**Text segment**
--- START ---

Gun Violence in Pennsylvania
I received an email regarding Pennsylvania gun facts I would like to share.
From 2001 through 2010 there were 12,941 gun deaths in Pennsylvania – the fourth-most gun deaths of all 50 states.
In 2010 there were 1,307 gun deaths in Pennsylvania, or roughly one every seven hours.
Every two days, three people are murdered by guns in Pennsylvania.
There were 501 gun homicides in the state in 2010. Coincidentally there are 501 school districts in Pennsylvania.
From 2001 through 2010, 5,061 people were murdered by guns in Pennsylvania. That number is as many as all U.S. combat deaths in Iraq and Afghanistan combined.
In 2010 Pennsylvania had the fifth-highest rate of gun homicides among children and teens age 19 and under in the country. Almost three of every 100.000 children and teens in the state were murdered by guns.
With 132 total deaths of children and teens from guns – more than 4 for every 100,000 residents – Pennsylvania had the tenth-highest rate of gun deaths for children and teens age 19 and under.
The Brady Campaign to Prevent Gun Violence gave Pennsylvania 24 out of 100 possible points on their 2011 scorecard.
The Law Center to Prevent Gun Violence gave Pennsylvania a “C” for the strength of its gun laws.
As of October 2011 Pennsylvania’s rate of submitting mental health records to the federal database is nonexistent: The state has submitted exactly one mental health record. These records are used in background checks to deny dangerous people from getting guns.
In 2009, 1,777 guns that had been sold in Pennsylvania were recovered in crimes in other states. Pennsylvania is also a net exporter of crime guns, exporting 635 more guns than it imports.
Over the last 10 years, the NRA has donated $305,650 to federal candidates from Pennsylvania.
Of the 20 federal officeholders in Pennsylvania, 15 received an “A” from the NRA, one received a “B+” and four. all Democrats, received “F’s.”
In a January 30 poll by Quinnipiac University, 95 percent of residents supported “requiring background checks for all gun buyers,” while only 5 percent opposed. Among respondents in gun-owning households, 95 percent supported universal background checks.
No universal background checks allow criminals easy access to guns: In 2011 troubled 30-year-old John Schick attempted to purchase a gun in Portland, Oregon, but failed the background check because he had been committed to a mental institution there. But four months later he was able to purchase two handguns from a private seller in New Mexico without a background check – guns he would then use to kill or wound six people at the Western Psychiatric Institute and Clinic near Pittsburgh before he was fatally shot by police.
Assault weapons are used to kill, and kill quickly: In April 2009 Richard Poplawski murdered three Pittsburgh police officers and wound two other officers as they were responding to a domestic violence call at the home Poplawski shared with his grandmother. One of the guns used by Poplawski was an AK-47 assault weapon. Poplawski was not a prohibited purchaser. He had an order of protection against him in 2005 but it expired 18 months later before he purchased the weapons used against the police officers.
Any factual questions regarding the above: guns@americanprogress.org
I’m from Pennsylvania and this startled me. You hear a lot of talk regarding the Second Amendment. The Second Amendment is part of a document that starts with the words “We the People.” Maybe it’s time for “We the People” to take the issue out of the court of the politicians and the lobbyists and have an honest discussion about what’s going on in this country with guns and violence.
One last note: There are almost exactly as many federally licensed gun dealers in the United States (58,344) as there are post offices (31,509), McDonalds (14,098), and Starbucks (13,123). I find that amazing.

--- END ---

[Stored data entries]

--- START ---

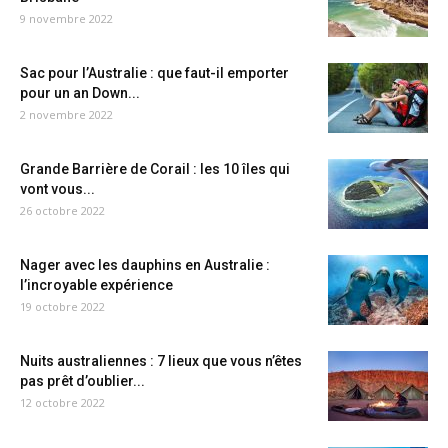
9 novembre 2022
Sac pour l’Australie : que faut-il emporter
pour un an Down...
2 novembre 2022
Grande Barrière de Corail : les 10 îles qui
vont vous...
26 octobre 2022
Nager avec les dauphins en Australie :
l’incroyable expérience
19 octobre 2022
Nuits australiennes : 7 lieux que vous n’êtes
pas prêt d’oublier...
12 octobre 2022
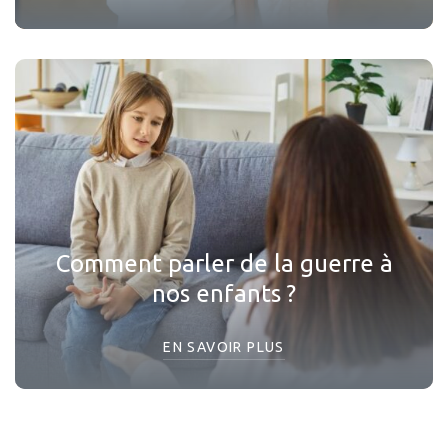
Comment parler de la guerre à
nos enfants ?
EN SAVOIR PLUS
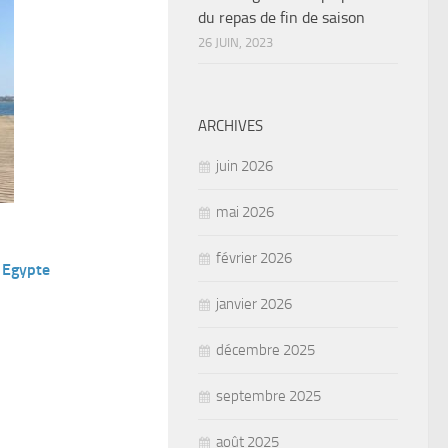
du repas de fin de saison
26 JUIN, 2023
ARCHIVES
juin 2026
mai 2026
février 2026
 Egypte
janvier 2026
décembre 2025
septembre 2025
août 2025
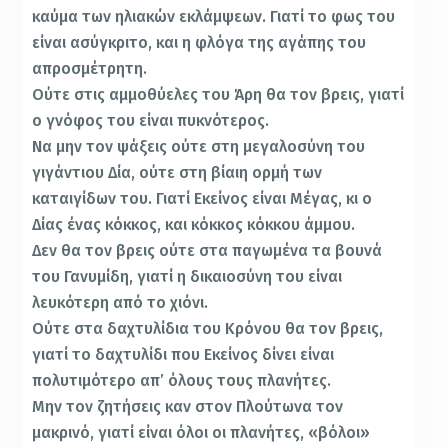
καύμα των ηλιακών εκλάμψεων. Γιατί το φως του
είναι ασύγκριτο, και η φλόγα της αγάπης του
απροσμέτρητη.
Ούτε στις αμμοθύελες του Άρη θα τον βρεις, γιατί
ο γνόφος του είναι πυκνότερος.
Να μην τον ψάξεις ούτε στη μεγαλοσύνη του
γιγάντιου Δία, ούτε στη βίαιη ορμή των
καταιγίδων του. Γιατί Εκείνος είναι Μέγας, κι ο
Δίας ένας κόκκος, και κόκκος κόκκου άμμου.
Δεν θα τον βρεις ούτε στα παγωμένα τα βουνά
του Γανυμίδη, γιατί η δικαιοσύνη του είναι
λευκότερη από το χιόνι.
Ούτε στα δαχτυλίδια του Κρόνου θα τον βρεις,
γιατί το δαχτυλίδι που Εκείνος δίνει είναι
πολυτιμότερο απ’ όλους τους πλανήτες.
Μην τον ζητήσεις καν στον Πλούτωνα τον
μακρινό, γιατί είναι όλοι οι πλανήτες, «βόλοι»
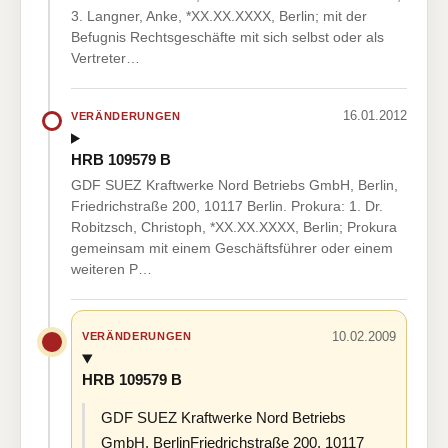
3. Langner, Anke, *XX.XX.XXXX, Berlin; mit der
Befugnis Rechtsgeschäfte mit sich selbst oder als
Vertreter…
16.01.2012
VERÄNDERUNGEN
HRB 109579 B
GDF SUEZ Kraftwerke Nord Betriebs GmbH, Berlin,
Friedrichstraße 200, 10117 Berlin. Prokura: 1. Dr.
Robitzsch, Christoph, *XX.XX.XXXX, Berlin; Prokura
gemeinsam mit einem Geschäftsführer oder einem
weiteren P…
10.02.2009
VERÄNDERUNGEN
HRB 109579 B
GDF SUEZ Kraftwerke Nord Betriebs
GmbH, BerlinFriedrichstraße 200, 10117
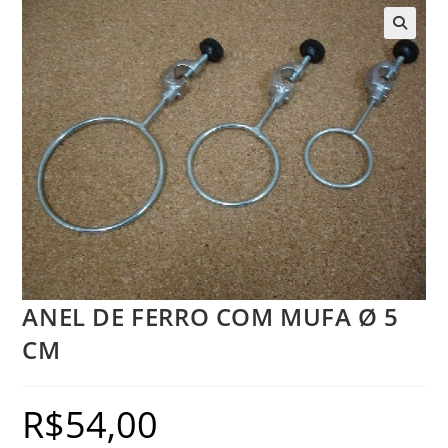
ANEL DE FERRO COM MUFA Ø 5
CM
R$
54,00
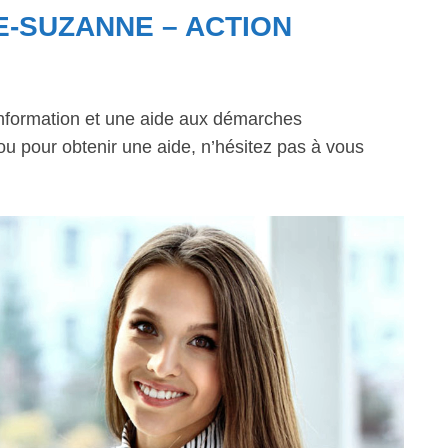
E-SUZANNE – ACTION
information et une aide aux démarches
 ou pour obtenir une aide, n’hésitez pas à vous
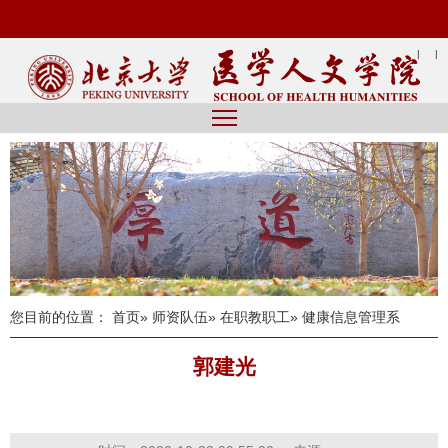
|
|
您目前的位置：
首页
»
师资队伍
»
在职教职工
» 健康信息管理系
郭建光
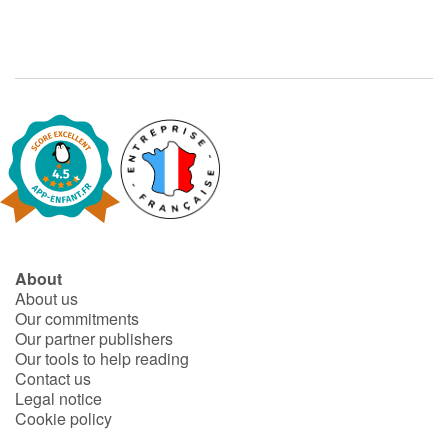
About
About us
Our commitments
Our partner publishers
Our tools to help reading
Contact us
Legal notice
Cookie policy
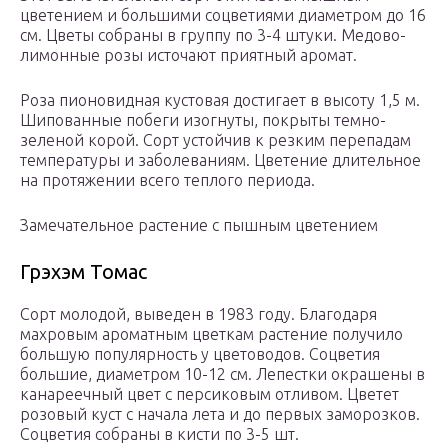
цветением и большими соцветиями диаметром до 16
см. Цветы собраны в группу по 3-4 штуки. Медово-
лимонные розы источают приятный аромат.
Роза пионовидная кустовая достигает в высоту 1,5 м.
Шипованные побеги изогнуты, покрыты темно-
зеленой корой. Сорт устойчив к резким перепадам
температуры и заболеваниям. Цветение длительное
на протяжении всего теплого периода.
Замечательное растение с пышным цветением
Грэхэм Томас
Сорт молодой, выведен в 1983 году. Благодаря
махровым ароматным цветкам растение получило
большую популярность у цветоводов. Соцветия
большие, диаметром 10-12 см. Лепестки окрашены в
канареечный цвет с персиковым отливом. Цветет
розовый куст с начала лета и до первых заморозков.
Соцветия собраны в кисти по 3-5 шт.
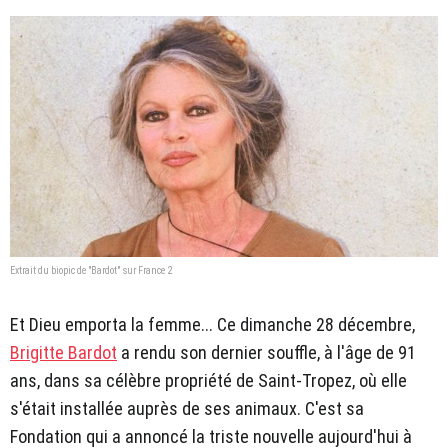
Extrait du biopic de "Bardot" sur France 2
Et Dieu emporta la femme... Ce dimanche 28 décembre,
Brigitte Bardot
a rendu son dernier souffle, à l'âge de 91
ans, dans sa célèbre propriété de Saint-Tropez, où elle
s'était installée auprès de ses animaux. C'est sa
Fondation qui a annoncé la triste nouvelle aujourd'hui à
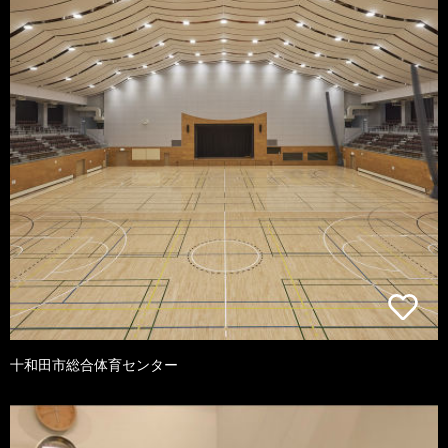
十和田市総合体育センター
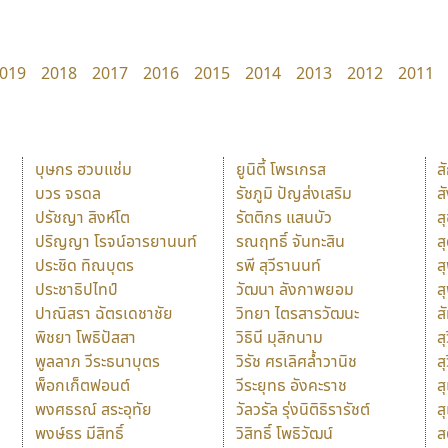
019
2018
2017
2016
2015
2014
2013
2012
2011
บุษกร ฮวบแช่ม
ยูนิตี้ โพรเกรส
ส
บวร จรดล
รัชภูมิ ปัญส่งเสริม
ส
ปรัชญา สิงห์โต
รัตติกร แสนบัว
ส
ปริญญา โรจน์อารยานนท์
รณฤทธิ์ จันทะสิน
ส
ประชิด ทิณบุตร
รพี สุวีรานนท์
ส
ประชาธิปไทป์
วัฒนา ลังกาพยอม
ส
ปาณิสรา ฉัตรเดชาชัย
วิทยา ไตรสารวัฒนะ
ส
พิชยา โพธิปัสสา
วิธินี มุสิกนาม
สุ
พูลลาภ วีระธนาบุตร
วิรัช ศรเลิศล้ำวานิช
ส
พ็อกเก็ตฟอนต์
วีระยุทธ อังคะราช
ส
พงศธรณ์ สระอุทัย
วัลวรัล รุ่งนิติธิรารัชต์
ส
พงษ์ธร มีสิทธิ์
วิสิทธิ์ โพธิวัฒน์
ส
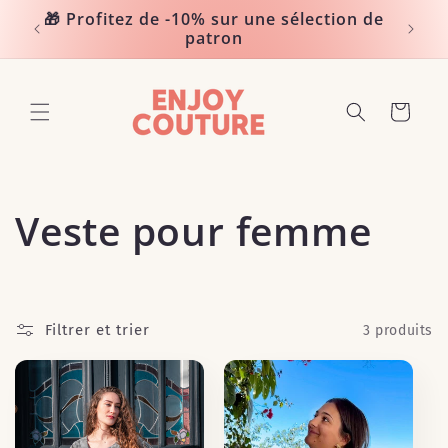
et
🎁 Profitez de -10% sur une sélection de
passer
Noté 
patron
au
contenu
Panier
C
Veste pour femme
o
l
Filtrer et trier
3 produits
l
e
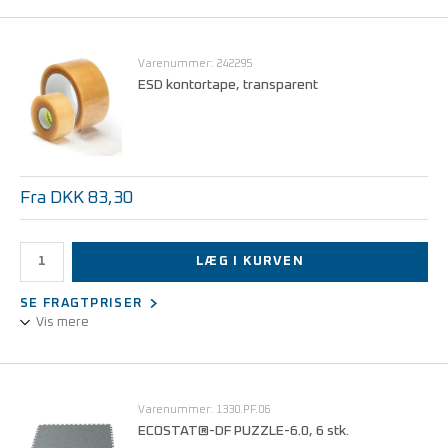
Kobbertape, selvklæbende på rulle
Bredde 25 mm
Længde 10 m
Varenummer: 242295
ESD kontortape, transparent
Kan anvendes under ESD-bordmåtter, -gulvmåtter og lignende.
Pris pr. rl. v/1 rl.
DKK 179,00
Pris pr. rl. v/10 rl.
DKK 161,10
Fra DKK 83,30
LÆG I KURVEN
SE FRAGTPRISER
Vis mere
ESD kontortape, transparent, 65,8m, b: 24 mm, kerne 76,2 mm
Pris pr. rl. v/1 rl.
DKK 119,00
Varenummer: 1330.PF.06
ECOSTAT®-DF PUZZLE-6.0, 6 stk.
Pris pr. rl. v/10 rl.
DKK 101,15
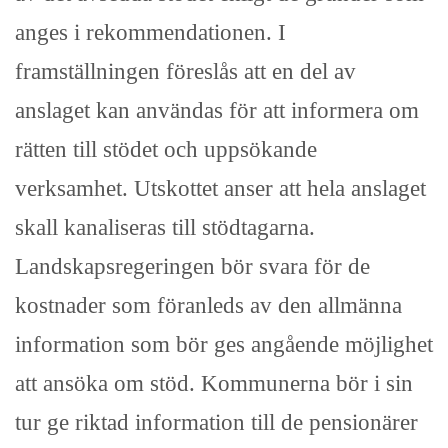
anges i rekommendationen. I
framställningen föreslås att en del av
anslaget kan användas för att informera om
rätten till stödet och uppsökande
verksamhet. Utskottet anser att hela anslaget
skall kanaliseras till stödtagarna.
Landskapsregeringen bör svara för de
kostnader som föranleds av den allmänna
information som bör ges angående möjlighet
att ansöka om stöd. Kommunerna bör i sin
tur ge riktad information till de pensionärer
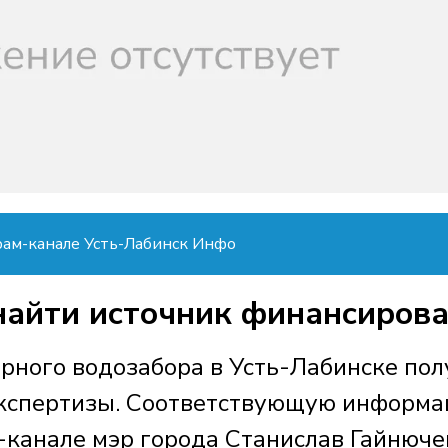
рам-канале Усть-Лабинск Инфо
найти источник финансиров
ерного водозабора в Усть-Лабинске пол
экспертизы. Соответствующую информ
-канале мэр города Станислав Гайнюче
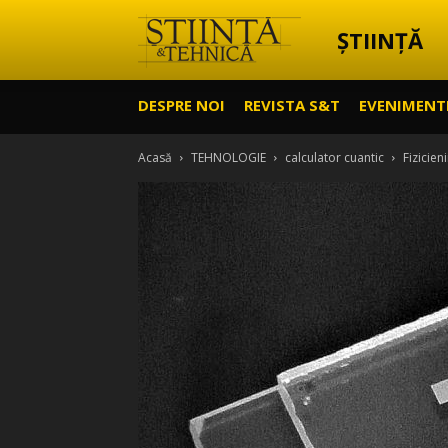
ȘTIINȚĂ
Știință
DESPRE NOI
REVISTA S&T
EVENIMENT
&
Acasă
TEHNOLOGIE
calculator cuantic
Fizicie
Tehnică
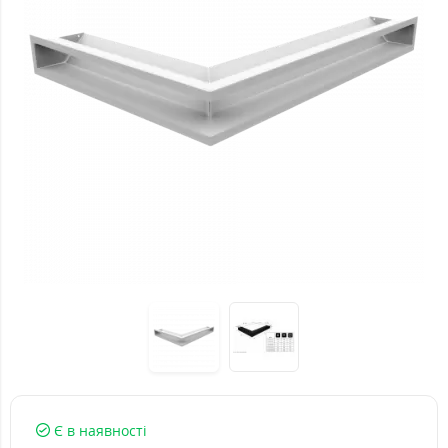
Є в наявності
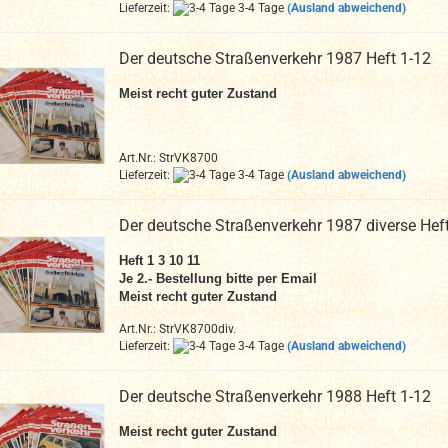
Lieferzeit:
3-4 Tage
(Ausland abweichend)
Der deutsche Straßenverkehr 1987 Heft 1-12
Meist recht guter Zustand
Art.Nr.: StrVK8700
Lieferzeit:
3-4 Tage
(Ausland abweichend)
Der deutsche Straßenverkehr 1987 diverse Hef
Heft 1 3 10 11
Je 2.- Bestellung bitte per Email
Meist recht guter Zustand
Art.Nr.: StrVK8700div.
Lieferzeit:
3-4 Tage
(Ausland abweichend)
Der deutsche Straßenverkehr 1988 Heft 1-12
Meist recht guter Zustand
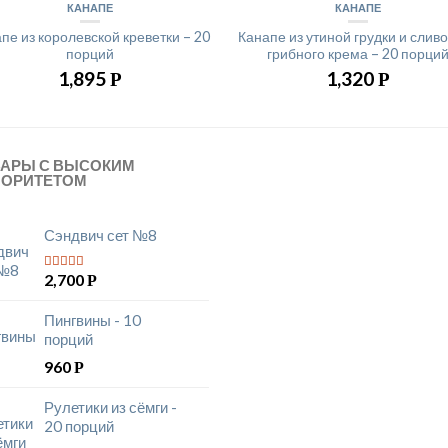
КАНАПЕ
КАНАПЕ
пе из королевской креветки – 20
Канапе из утиной грудки и слив
порций
грибного крема – 20 порци
1,895
1,320
Р
Р
ВАРЫ С ВЫСОКИМ
ИОРИТЕТОМ
Сэндвич сет №8
2,700
Р
5
из 5
Пингвины - 10
порций
960
Р
Рулетики из сёмги -
20 порций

--- END ---

**What you will do**
Repeat the passage of the post on gun violence in Pennsylvania between "Every two days, three" and "and Afghanistan combined.", inclusive. The listing plays no part in the work that comes next.

**Solution to this task**
Every two days, three people are murdered by guns in Pennsylvania.
There were 501 gun homicides in the state in 2010. Coincidentally there are 501 school districts in Pennsylvania.
From 2001 through 2010, 5,061 people were murdered by guns in Pennsylvania. That number is as many as all U.S. combat deaths in Iraq and Afghanistan combined.